Le Zorg est un livre absolument passionnant et troublant. Des vérités qui devraient convaincre les enseignants à ne plus dire l’histoire de l’esclavage des Africains dans les Amériques sous l’angle du « commerce triangulaire » qui les oblige à survoler ou éviter l’inhumanité qui sévissait à bord des navires pendant les cinq ou six semaines que durait la traversée de l’Atlantique. Ils devraient plutôt se concentrer sur les résistances des Africains lors des captures, leurs combats sur les navires négriers et dans les Amériques à travers le marronnage. Ainsi ils comprendront que si les drames des navires négriers ont participé à la prise de conscience de l’inhumanité du mercantilisme des Européens, le vrai moteur de l’abolition de l’esclavage a été la multiplication des révoltes, des marronnages, surtout après la révolution haïtienne dont seul, à ma connaissance, Howard Zinn a montré le réel impact sur les pouvoirs esclavagistes aux XVIIIe et XIXe siècles. Le grand reproche que je fais à l’auteur est de confondre esclave et captif. Plus personne ne devrait se permettre de prendre l’un des termes pour l’autre sans la volonté d’exprimer une conception précise de l’homme africain. Sachant ce que cette confusion suppose, Aline Helg, autrice de Plus Jamais esclave ! est – pour l’heure – la seule historienne à avoir évité cette confusion.

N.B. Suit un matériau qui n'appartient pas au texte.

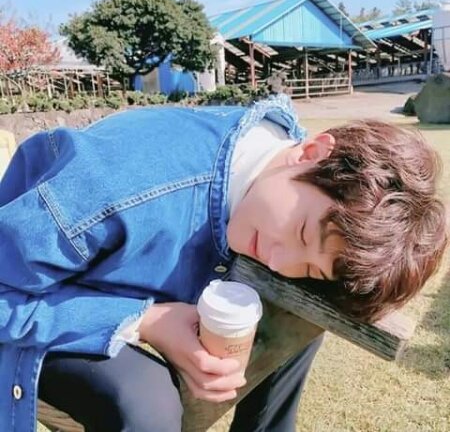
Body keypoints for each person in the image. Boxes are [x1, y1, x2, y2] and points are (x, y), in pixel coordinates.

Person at [0, 95, 447, 432]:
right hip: (29, 295)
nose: (278, 260)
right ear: (312, 152)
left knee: (296, 312)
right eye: (302, 234)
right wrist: (145, 321)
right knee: (147, 404)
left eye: (310, 266)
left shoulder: (282, 175)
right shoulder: (116, 185)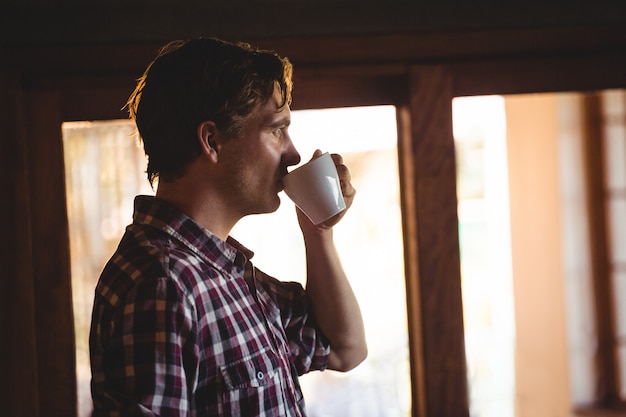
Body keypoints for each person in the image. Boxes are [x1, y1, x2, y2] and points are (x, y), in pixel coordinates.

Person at [89, 37, 367, 416]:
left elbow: (343, 348)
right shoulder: (162, 283)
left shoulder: (223, 272)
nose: (294, 152)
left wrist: (318, 231)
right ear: (212, 140)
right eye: (276, 130)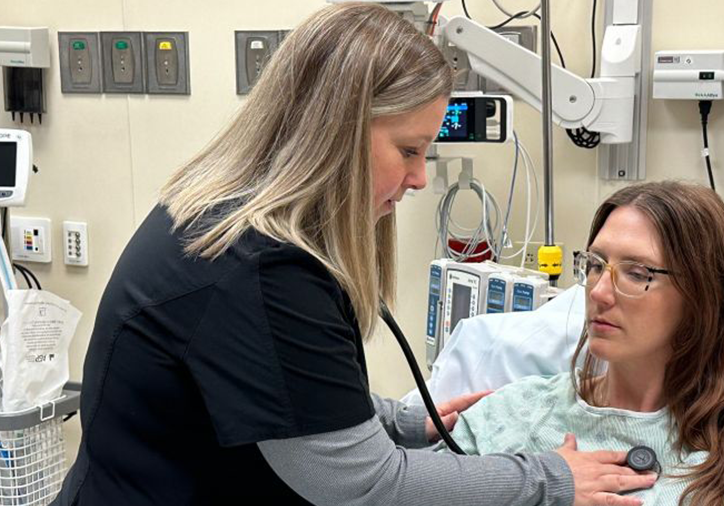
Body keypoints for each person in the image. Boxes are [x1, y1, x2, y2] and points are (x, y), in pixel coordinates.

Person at [52, 4, 657, 505]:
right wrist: (549, 481)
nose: (421, 179)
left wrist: (393, 422)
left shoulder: (219, 209)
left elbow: (268, 384)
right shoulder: (261, 269)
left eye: (639, 274)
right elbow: (359, 482)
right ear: (335, 131)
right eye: (410, 150)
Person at [441, 182, 724, 506]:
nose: (599, 291)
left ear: (702, 296)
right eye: (596, 264)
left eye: (636, 273)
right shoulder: (513, 417)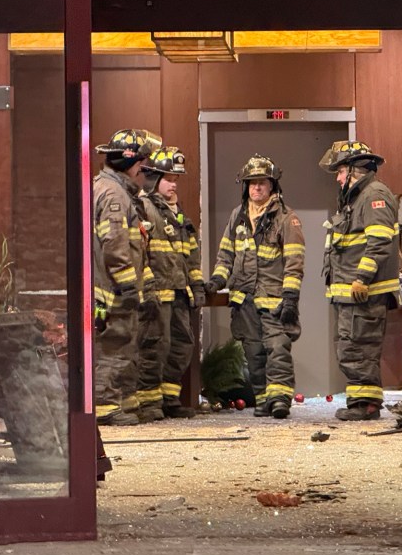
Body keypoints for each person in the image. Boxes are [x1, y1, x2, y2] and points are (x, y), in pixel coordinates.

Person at [205, 155, 304, 419]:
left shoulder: (286, 218)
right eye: (252, 183)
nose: (256, 188)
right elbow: (225, 255)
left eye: (262, 183)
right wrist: (217, 280)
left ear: (272, 186)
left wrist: (291, 297)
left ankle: (280, 399)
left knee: (278, 348)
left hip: (275, 298)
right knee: (254, 352)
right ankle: (262, 400)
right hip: (244, 298)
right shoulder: (237, 217)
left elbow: (294, 260)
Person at [319, 141, 400, 421]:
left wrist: (362, 278)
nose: (338, 179)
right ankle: (359, 401)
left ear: (354, 170)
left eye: (340, 172)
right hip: (348, 292)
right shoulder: (357, 198)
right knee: (350, 346)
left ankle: (365, 405)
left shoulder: (373, 195)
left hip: (362, 292)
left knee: (360, 347)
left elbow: (379, 242)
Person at [92, 128, 162, 428]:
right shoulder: (114, 195)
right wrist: (127, 284)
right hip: (114, 289)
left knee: (125, 344)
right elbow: (115, 244)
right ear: (130, 164)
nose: (145, 172)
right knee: (116, 344)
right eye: (143, 165)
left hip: (116, 286)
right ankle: (106, 405)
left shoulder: (111, 189)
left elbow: (135, 245)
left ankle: (125, 400)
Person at [137, 146, 205, 420]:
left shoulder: (177, 213)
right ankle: (149, 403)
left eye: (176, 179)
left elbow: (191, 254)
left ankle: (168, 398)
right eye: (169, 178)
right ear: (153, 179)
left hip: (179, 292)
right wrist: (147, 288)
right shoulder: (143, 208)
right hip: (157, 294)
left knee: (181, 345)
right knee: (155, 346)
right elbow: (138, 253)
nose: (174, 184)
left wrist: (197, 286)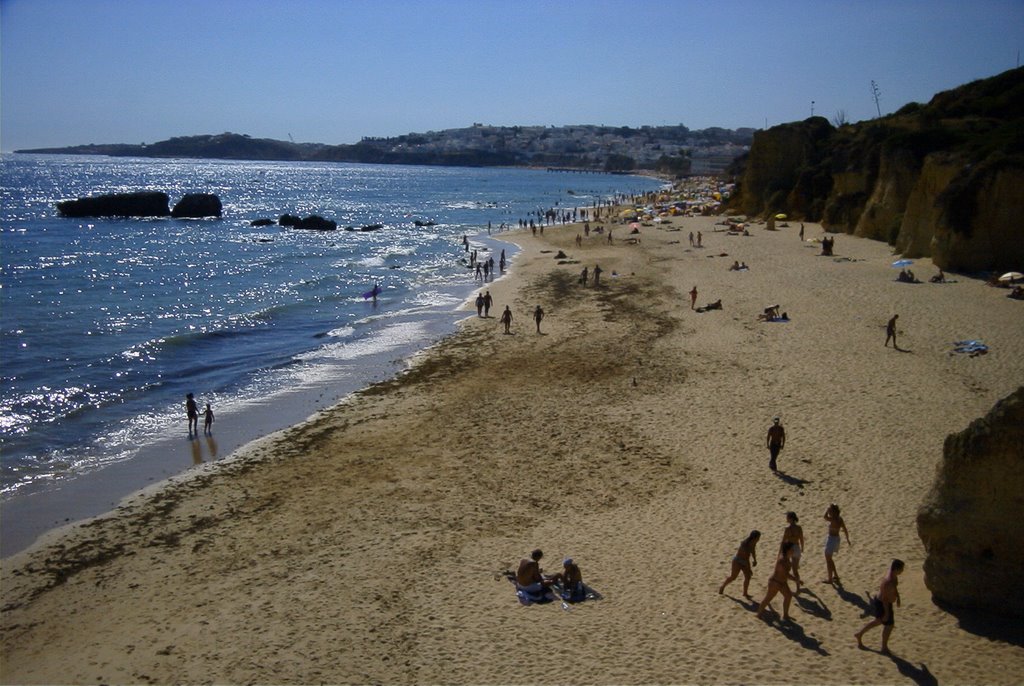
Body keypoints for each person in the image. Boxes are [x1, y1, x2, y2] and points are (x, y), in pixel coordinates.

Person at [855, 559, 905, 654]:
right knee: (888, 625)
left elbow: (895, 588)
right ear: (896, 569)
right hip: (882, 604)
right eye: (901, 569)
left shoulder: (893, 575)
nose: (902, 571)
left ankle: (859, 634)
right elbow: (885, 599)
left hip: (885, 603)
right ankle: (884, 647)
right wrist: (886, 613)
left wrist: (898, 597)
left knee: (878, 622)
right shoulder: (888, 581)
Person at [756, 542, 798, 621]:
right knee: (768, 598)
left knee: (788, 596)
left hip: (782, 582)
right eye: (792, 549)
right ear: (788, 550)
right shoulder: (782, 560)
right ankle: (759, 614)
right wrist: (796, 580)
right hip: (775, 582)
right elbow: (785, 574)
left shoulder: (787, 558)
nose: (793, 550)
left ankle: (785, 615)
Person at [719, 530, 761, 598]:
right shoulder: (745, 544)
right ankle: (722, 587)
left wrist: (755, 559)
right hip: (738, 561)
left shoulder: (753, 543)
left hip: (744, 561)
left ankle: (745, 593)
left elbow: (753, 551)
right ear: (754, 538)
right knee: (733, 577)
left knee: (748, 577)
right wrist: (749, 569)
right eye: (758, 538)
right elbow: (746, 558)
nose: (759, 539)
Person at [823, 504, 852, 584]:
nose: (830, 512)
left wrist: (826, 510)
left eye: (831, 510)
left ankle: (829, 579)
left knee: (828, 559)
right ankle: (835, 575)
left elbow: (825, 517)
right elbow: (845, 529)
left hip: (831, 540)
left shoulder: (833, 519)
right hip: (836, 539)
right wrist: (847, 539)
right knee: (830, 558)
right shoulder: (840, 519)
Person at [782, 511, 804, 589]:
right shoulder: (799, 528)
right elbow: (801, 539)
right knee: (795, 569)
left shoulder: (787, 529)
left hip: (790, 549)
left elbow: (784, 541)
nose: (786, 518)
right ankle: (798, 586)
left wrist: (780, 552)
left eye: (787, 517)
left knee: (789, 569)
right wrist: (802, 548)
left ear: (790, 519)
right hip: (797, 548)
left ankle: (798, 587)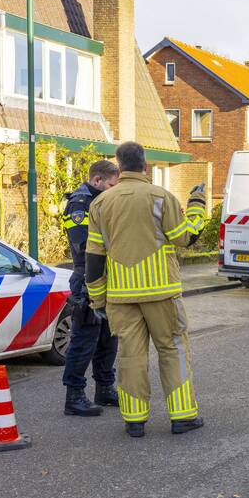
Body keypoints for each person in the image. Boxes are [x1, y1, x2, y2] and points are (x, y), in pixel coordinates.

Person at [85, 142, 208, 438]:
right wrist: (197, 205)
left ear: (119, 165)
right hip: (162, 292)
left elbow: (94, 256)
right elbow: (186, 238)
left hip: (121, 296)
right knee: (172, 349)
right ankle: (182, 417)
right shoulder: (160, 197)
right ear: (145, 166)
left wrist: (97, 298)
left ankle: (135, 421)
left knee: (130, 356)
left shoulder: (100, 203)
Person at [61, 160, 121, 417]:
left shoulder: (103, 202)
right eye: (110, 185)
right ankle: (74, 396)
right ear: (96, 181)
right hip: (87, 279)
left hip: (108, 279)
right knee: (85, 340)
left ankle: (104, 388)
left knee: (109, 338)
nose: (112, 189)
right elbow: (84, 244)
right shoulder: (80, 204)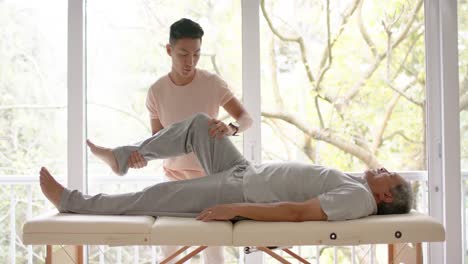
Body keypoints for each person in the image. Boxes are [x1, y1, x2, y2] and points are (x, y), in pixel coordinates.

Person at [40, 113, 413, 224]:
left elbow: (297, 213)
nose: (380, 167)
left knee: (154, 196)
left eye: (387, 174)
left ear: (384, 196)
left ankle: (72, 202)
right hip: (243, 171)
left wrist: (234, 209)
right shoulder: (359, 185)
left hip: (239, 192)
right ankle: (124, 158)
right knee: (200, 124)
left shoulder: (357, 200)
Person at [129, 18, 252, 263]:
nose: (190, 62)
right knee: (171, 252)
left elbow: (246, 118)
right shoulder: (157, 91)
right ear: (169, 50)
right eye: (183, 54)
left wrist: (231, 128)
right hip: (174, 181)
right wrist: (141, 156)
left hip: (211, 182)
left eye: (196, 54)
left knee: (213, 252)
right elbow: (158, 140)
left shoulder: (212, 83)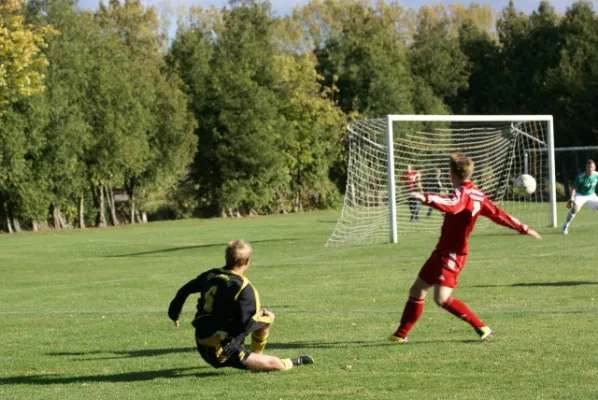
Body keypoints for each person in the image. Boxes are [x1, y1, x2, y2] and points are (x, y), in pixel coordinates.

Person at [389, 154, 542, 344]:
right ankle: (399, 335)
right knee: (417, 290)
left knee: (442, 299)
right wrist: (524, 228)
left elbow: (453, 206)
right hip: (441, 251)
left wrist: (426, 198)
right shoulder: (476, 194)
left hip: (453, 254)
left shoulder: (464, 194)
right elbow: (498, 214)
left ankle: (481, 327)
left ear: (452, 174)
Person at [168, 240, 313, 371]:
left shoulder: (210, 275)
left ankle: (256, 358)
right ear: (247, 261)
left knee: (261, 319)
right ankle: (293, 362)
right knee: (275, 361)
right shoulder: (244, 289)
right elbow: (244, 327)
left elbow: (184, 290)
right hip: (222, 351)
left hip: (202, 339)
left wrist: (174, 313)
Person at [562, 159, 598, 234]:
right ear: (586, 168)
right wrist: (572, 198)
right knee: (574, 209)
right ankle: (566, 225)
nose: (590, 169)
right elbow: (574, 188)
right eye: (588, 167)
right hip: (580, 195)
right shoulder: (580, 177)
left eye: (591, 167)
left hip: (591, 195)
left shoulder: (596, 175)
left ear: (594, 168)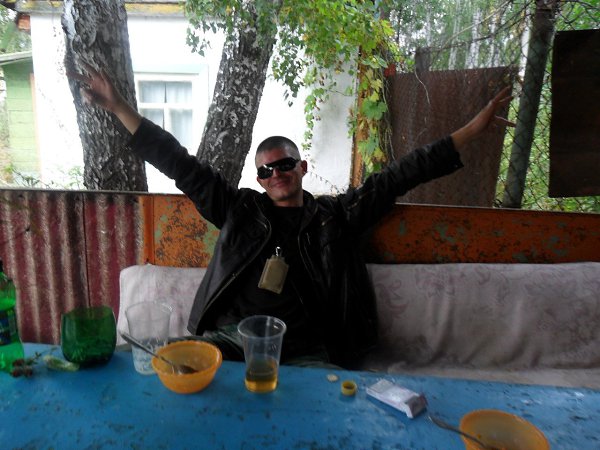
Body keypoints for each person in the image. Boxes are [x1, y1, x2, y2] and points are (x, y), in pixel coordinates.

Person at [69, 65, 513, 368]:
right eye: (266, 171)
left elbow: (402, 174)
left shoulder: (336, 217)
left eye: (284, 164)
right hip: (234, 340)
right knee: (164, 364)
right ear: (259, 180)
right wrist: (119, 106)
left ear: (302, 167)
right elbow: (178, 163)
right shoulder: (240, 210)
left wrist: (471, 131)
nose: (276, 174)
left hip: (308, 352)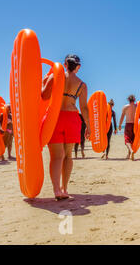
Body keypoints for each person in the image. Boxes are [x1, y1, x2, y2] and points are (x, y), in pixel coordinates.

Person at [42, 54, 90, 201]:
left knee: (56, 157)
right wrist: (88, 126)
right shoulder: (82, 84)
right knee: (68, 156)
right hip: (72, 119)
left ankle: (56, 190)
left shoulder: (55, 76)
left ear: (64, 64)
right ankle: (65, 188)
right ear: (78, 67)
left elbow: (44, 96)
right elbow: (83, 108)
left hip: (55, 117)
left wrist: (45, 81)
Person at [119, 95, 137, 161]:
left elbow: (122, 117)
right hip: (135, 125)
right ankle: (129, 154)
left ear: (128, 100)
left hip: (128, 124)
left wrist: (120, 125)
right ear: (134, 99)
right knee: (132, 140)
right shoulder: (137, 107)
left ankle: (131, 151)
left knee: (127, 140)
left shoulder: (125, 107)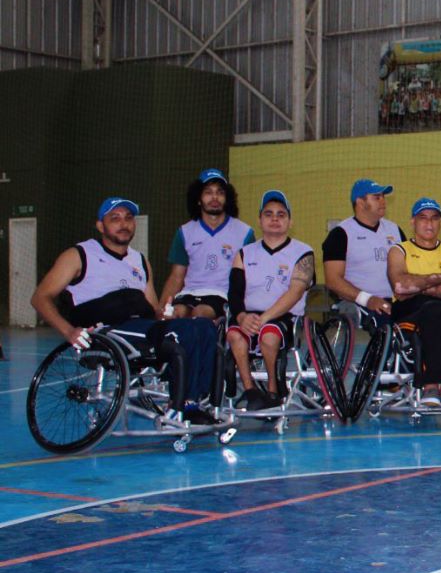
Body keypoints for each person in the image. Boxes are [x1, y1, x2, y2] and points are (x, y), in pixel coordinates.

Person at [29, 197, 221, 424]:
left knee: (204, 327)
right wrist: (69, 332)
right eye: (115, 218)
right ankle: (181, 405)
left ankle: (199, 400)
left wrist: (164, 313)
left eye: (129, 218)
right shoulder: (79, 255)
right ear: (100, 225)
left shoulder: (139, 260)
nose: (124, 223)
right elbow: (40, 297)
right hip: (107, 331)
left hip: (142, 327)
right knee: (179, 335)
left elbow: (152, 311)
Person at [226, 191, 314, 410]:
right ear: (260, 220)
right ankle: (251, 391)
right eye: (269, 214)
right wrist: (242, 316)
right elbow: (234, 293)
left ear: (290, 221)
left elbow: (295, 292)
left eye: (281, 214)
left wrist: (263, 318)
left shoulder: (304, 252)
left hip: (284, 317)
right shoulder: (244, 253)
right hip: (249, 316)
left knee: (269, 334)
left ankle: (274, 390)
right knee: (235, 334)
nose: (275, 218)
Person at [387, 197, 441, 406]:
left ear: (440, 223)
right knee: (432, 311)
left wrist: (420, 283)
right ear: (412, 222)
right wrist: (440, 279)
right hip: (409, 313)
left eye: (434, 218)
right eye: (423, 218)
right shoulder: (399, 250)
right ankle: (430, 384)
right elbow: (400, 287)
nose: (429, 223)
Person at [159, 168, 256, 320]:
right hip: (188, 294)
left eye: (220, 192)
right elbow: (176, 277)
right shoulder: (185, 232)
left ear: (227, 197)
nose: (215, 197)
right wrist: (162, 309)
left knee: (200, 314)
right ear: (198, 198)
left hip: (221, 296)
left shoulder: (244, 232)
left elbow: (249, 277)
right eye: (208, 192)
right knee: (175, 313)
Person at [322, 179, 405, 323]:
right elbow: (332, 280)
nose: (383, 201)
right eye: (377, 198)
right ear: (360, 202)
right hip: (359, 303)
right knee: (388, 321)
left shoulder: (395, 230)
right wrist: (368, 299)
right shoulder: (341, 234)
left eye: (383, 197)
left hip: (396, 300)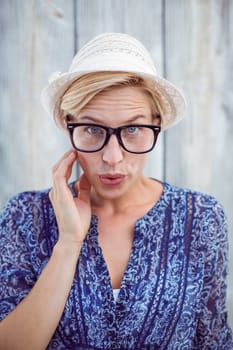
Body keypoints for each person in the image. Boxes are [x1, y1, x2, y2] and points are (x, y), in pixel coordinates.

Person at [0, 32, 232, 350]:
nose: (112, 158)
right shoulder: (25, 215)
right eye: (93, 129)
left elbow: (214, 340)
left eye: (133, 129)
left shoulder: (201, 217)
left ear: (157, 124)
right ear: (70, 126)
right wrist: (68, 242)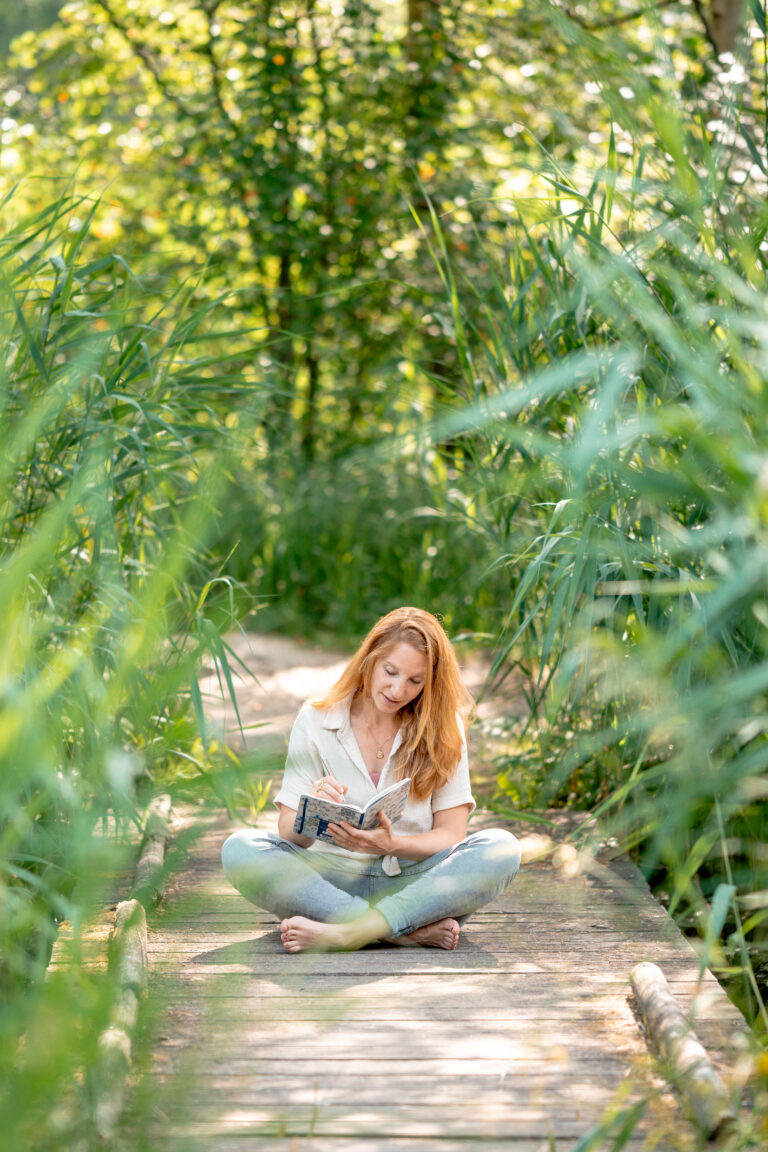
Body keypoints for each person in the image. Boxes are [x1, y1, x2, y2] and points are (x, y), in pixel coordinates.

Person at [221, 607, 521, 952]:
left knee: (501, 848)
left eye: (415, 681)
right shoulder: (316, 719)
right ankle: (400, 932)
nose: (397, 689)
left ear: (430, 682)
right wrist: (312, 806)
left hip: (411, 883)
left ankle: (348, 932)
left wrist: (392, 845)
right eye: (390, 672)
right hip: (328, 885)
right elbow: (288, 834)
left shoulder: (443, 727)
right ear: (370, 660)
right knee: (240, 849)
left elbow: (451, 835)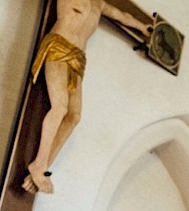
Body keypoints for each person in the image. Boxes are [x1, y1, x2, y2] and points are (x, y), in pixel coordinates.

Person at [22, 0, 152, 194]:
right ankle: (38, 166)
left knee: (74, 117)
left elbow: (123, 16)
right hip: (59, 46)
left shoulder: (99, 4)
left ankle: (42, 166)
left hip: (78, 59)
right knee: (60, 108)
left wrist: (143, 27)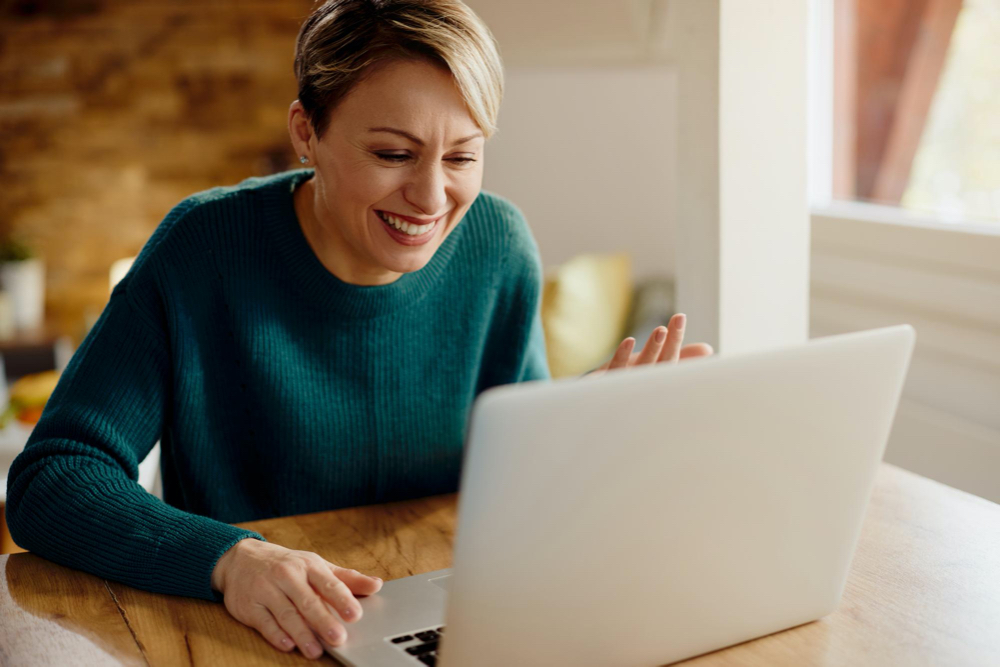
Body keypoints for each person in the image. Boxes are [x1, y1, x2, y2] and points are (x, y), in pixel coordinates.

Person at [4, 0, 712, 661]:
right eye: (393, 154)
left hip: (440, 623)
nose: (433, 198)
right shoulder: (202, 249)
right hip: (248, 634)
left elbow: (506, 486)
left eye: (462, 156)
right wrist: (229, 558)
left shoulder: (499, 246)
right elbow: (52, 477)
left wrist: (584, 433)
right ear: (306, 132)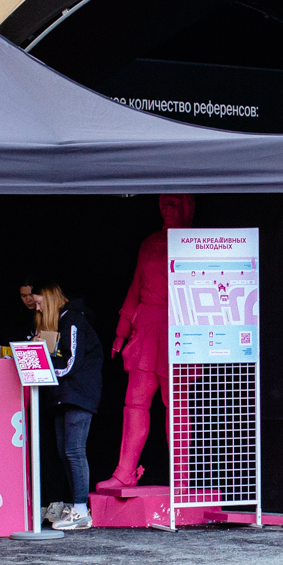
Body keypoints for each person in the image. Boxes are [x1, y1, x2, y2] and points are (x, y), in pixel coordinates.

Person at [102, 194, 192, 489]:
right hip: (146, 329)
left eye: (176, 201)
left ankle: (181, 478)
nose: (169, 207)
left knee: (177, 407)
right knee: (134, 403)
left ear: (188, 206)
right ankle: (124, 471)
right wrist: (121, 330)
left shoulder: (196, 243)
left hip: (180, 331)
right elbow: (136, 285)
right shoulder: (149, 243)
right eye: (165, 201)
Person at [24, 278, 102, 530]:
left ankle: (81, 511)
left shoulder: (73, 318)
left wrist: (43, 366)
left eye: (38, 303)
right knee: (64, 452)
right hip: (61, 395)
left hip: (78, 394)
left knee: (74, 451)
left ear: (49, 299)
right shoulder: (57, 322)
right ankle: (74, 505)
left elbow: (71, 362)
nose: (36, 308)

* Le seul gouverneur dont j’ai découvert le nom dans un musée de Normandie, avant la lecture de Le Zorg, est Jacques-Joseph Eyriès. Il fut le gouverneur de l’île-comptoir de Gorée au XVIIIe siècle.

(1) Des compagnies d’assurance : « Sans le système de protection développé par la Lloyd’s of London, la traite n’aurait pas pu fonctionner. Les risques d’insurrection et de naufrage auraient dissuadé les marchands d’engager les fortunes nécessaires à l’armement d’un navire. Les assurances telles que nous les connaissons aujourd’hui – de la couverture automobile à l’indemnisation des catastrophes naturelles – reposent en grande partie sur des principes élaborés à l’époque de la traite négrière ».

(2) Marcus Rediker a été le premier à préciser la présence d’un charpentier sur chaque navire pour le rendre différent quand il entrait dans les eaux africaines. La transformation ne s’opérait pas dans les ports européens pour ne pas laisser deviner aux futurs marins la destination de l’embarcation. Razziés ou trompés en Europe, ils sont condamnés à accepter le projet du capitaine une fois dans les eaux africaines. Ils revenaient de ce voyage estropiés, édentés, borgnes…

(3) Un marchand négrier écrit : « J’ai remarqué que la mortalité qui sévit sur tant de bâtiments de traite tient autant à l’excès d’esclaves embarqués qu’au défaut de savoir les gouverner à bord » (Le Zorg, p. 128).